→ Work task
Reproduce word for word the part of the column below on the school board's athletics roundtable, starting at "A SKEWED VIEW: D.C." and ending at "to overcome them.".

→ Text excerpt
□ □ □ □
Front Page - Search 

Taking note . . .

Observations about public affairs in the nationís capital
by the editor of The Common Denominator

A SKEWED VIEW: D.C. Board of Education members, led by District I representative Jeff Smith, expressed great concern for D.C. Public Schools’ interscholastic athletics programs last month, holding a highly publicized Feb. 22 "Public Roundtable on Athletics" to seek the views of those most concerned about the challenges facing current programs and how to overcome them.

Unfortunately, one of the biggest challenges facing the programs may be gaining the attention of the public officials who profess to care about the D.C. Interscholastic Athletic Association’s programs. It seems nobody at school headquarters bothered to check the winter sports schedule before selecting a public hearing time in direct conflict with the first day of the DCIAA girls’ and boys’ varsity basketball playoffs. Coaches, athletic directors, parents, student athletes, school staff and other high school basketball fans were busy cheering on 16 teams at four different venues when the school board conducted its hearing at Eastern Senior High School, which did not host any of the playoff games this year.

Maybe Superintendent Clifford Janey was equally clueless about why the turnout was so horrendous for his 6:30 p.m. "public dialogue" session about the schools’ fiscal 2007 budget that same night. About 20 people – including about 10 DCPS employees and journalists – showed up at Spingarn Senior High School to meet with Janey.
□ □ □ □
→ Data excerpts
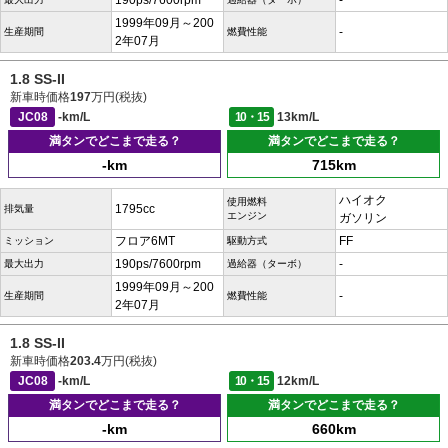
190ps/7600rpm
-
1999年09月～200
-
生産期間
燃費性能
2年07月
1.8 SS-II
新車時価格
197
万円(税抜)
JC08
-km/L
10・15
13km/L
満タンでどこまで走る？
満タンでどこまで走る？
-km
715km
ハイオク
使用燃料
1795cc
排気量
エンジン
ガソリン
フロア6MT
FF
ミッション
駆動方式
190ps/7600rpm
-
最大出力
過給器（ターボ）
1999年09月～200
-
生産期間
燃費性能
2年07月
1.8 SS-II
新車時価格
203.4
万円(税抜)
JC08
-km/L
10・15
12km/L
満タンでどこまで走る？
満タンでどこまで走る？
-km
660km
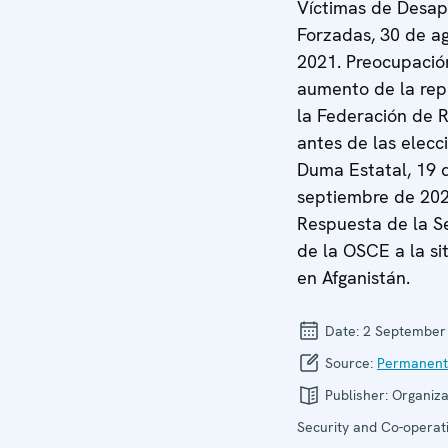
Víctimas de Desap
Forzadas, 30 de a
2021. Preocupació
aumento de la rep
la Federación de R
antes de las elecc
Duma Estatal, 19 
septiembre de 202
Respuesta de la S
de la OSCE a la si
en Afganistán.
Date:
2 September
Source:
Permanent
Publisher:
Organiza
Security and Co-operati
□ □ □ □
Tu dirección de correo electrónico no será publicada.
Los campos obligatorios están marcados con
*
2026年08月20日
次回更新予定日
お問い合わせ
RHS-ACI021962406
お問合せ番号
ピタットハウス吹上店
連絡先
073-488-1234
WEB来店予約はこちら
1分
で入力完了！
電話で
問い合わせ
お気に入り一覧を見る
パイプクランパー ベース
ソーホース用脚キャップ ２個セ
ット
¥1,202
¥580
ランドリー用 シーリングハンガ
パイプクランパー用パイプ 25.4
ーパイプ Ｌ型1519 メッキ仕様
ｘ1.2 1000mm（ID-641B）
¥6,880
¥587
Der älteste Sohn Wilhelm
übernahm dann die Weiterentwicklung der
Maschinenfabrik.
□ □ □ □
→ Your solution
A SKEWED VIEW: D.C. Board of Education members, led by District I representative Jeff Smith, expressed great concern for D.C. Public Schools’ interscholastic athletics programs last month, holding a highly publicized Feb. 22 "Public Roundtable on Athletics" to seek the views of those most concerned about the challenges facing current programs and how to overcome them.